Si votre organisation a utilisé l'un des éléments concernés pendant la période décrite, considérez les hôtes concernés comme compromis et agissez en conséquence :
- Supprimez immédiatement les versions malveillantes : épinglez ou rétrogradez vers des versions stables connues, reconstruisez toutes les images de conteneur dérivées des balises KICS affectées et purgez les caches.
- Effectuez une rotation des identifiants : les jetons GitHub et npm, les clés des fournisseurs Cloud (AWS, Azure, GCP), les clés SSH et tous les secrets CI/CD qui pourraient avoir été présents sur les hôtes affectés doivent être considérés comme compromis. Effectuez une rotation et vérifiez qu'elles ne sont pas utilisées à partir d'adresses IP inconnues.

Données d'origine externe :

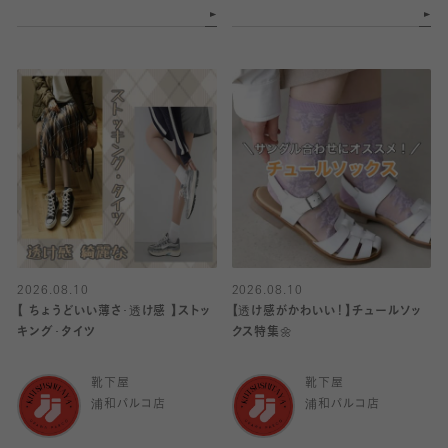
2026.08.10
2026.08.10
【 ちょうどいい薄さ･透け感 】ストッ
【透け感がかわいい！】チュールソッ
キング･タイツ
クス特集🌼
靴下屋
靴下屋
浦和パルコ店
浦和パルコ店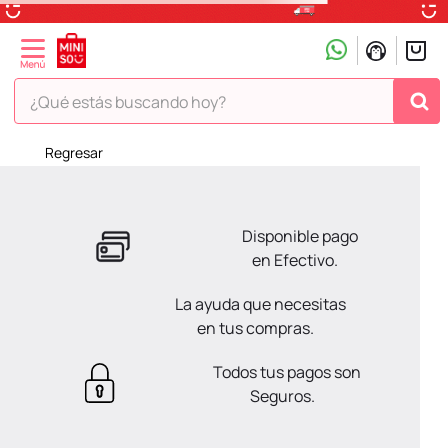
¿Qué estás buscando hoy?
¡Vaya! No hemos encontrado nada para tu búsqueda!
Pero estás en Miniso ¡Déjate inspirar!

- Auditez GitHub pour détecter les flux de travail injectés et les dépôts inattendus : le malware Bitwarden a, à la fois, modifié les flux de travail existants et créé de nouveaux référentiels publics dans les comptes des victimes. Examinez l'historique des flux de travail et la liste des référentiels pour identifier les comptes auxquels un jeton compromis pourrait accéder.
- Activez l'authentification multifacteur (MFA) sur le registre des paquets et les comptes Cloud partout où elle n'est pas déjà activée.
- Vérifiez les configurations de l'assistant IA : si des fichiers de configuration Claude, Cursor, Aider ou MCP étaient présents sur un hôte affecté, considérez que leur contenu a été exfiltré. Effectuez une rotation de tous les secrets intégrés.
Des informations complémentaires sont disponibles dans l’avis de sécurité de Checkmarx et la déclaration de Bitwarden.
Les protections de Sophos
Sophos a mis en place les protections suivantes concernant les attaques décrites :
- JS/Steal-EAP
- JS/Agent-BLZZ
- Linux/Agnt-HZ
L'infrastructure C2 de l'attaquant connu est bloquée dans tous les produits Sophos. Nos équipes MDR (Managed Detection and Response) mènent des chasses aux menaces.
Indicateurs de compromission
Artefacts concernés
- Docker Hub : checkmarx/kics, étiquettes v2.1.20-debian, v2.1.20, debian, alpine, et versions ultérieures, v2.1.21.
- Open VSX : checkmarx/cx-dev-assist versions 1.17.0, 1.19.0.
- Open VSX : checkmarx/ast-results versions 2.63.0, 2.66.0.
- GitHub Actions : ast-github-action tag 2.3.35.
- npm : @bitwarden/cli version 2026.4.0 (live 17:57–19:30 ET, April 22, 2026)
Réseau/Network
- audit[.]checkmarx[.]cx
- 94.154.172[.]43
- hxxps://audit.checkmarx[.]cx/v1/telemetry
Sophos X-Ops continue de suivre cette campagne et mettra à jour cet article dès que de nouvelles informations seront disponibles.
Billet inspiré de Supply chain attacks hit Checkmarx and Bitwarden developer tools, sur le Blog Sophos.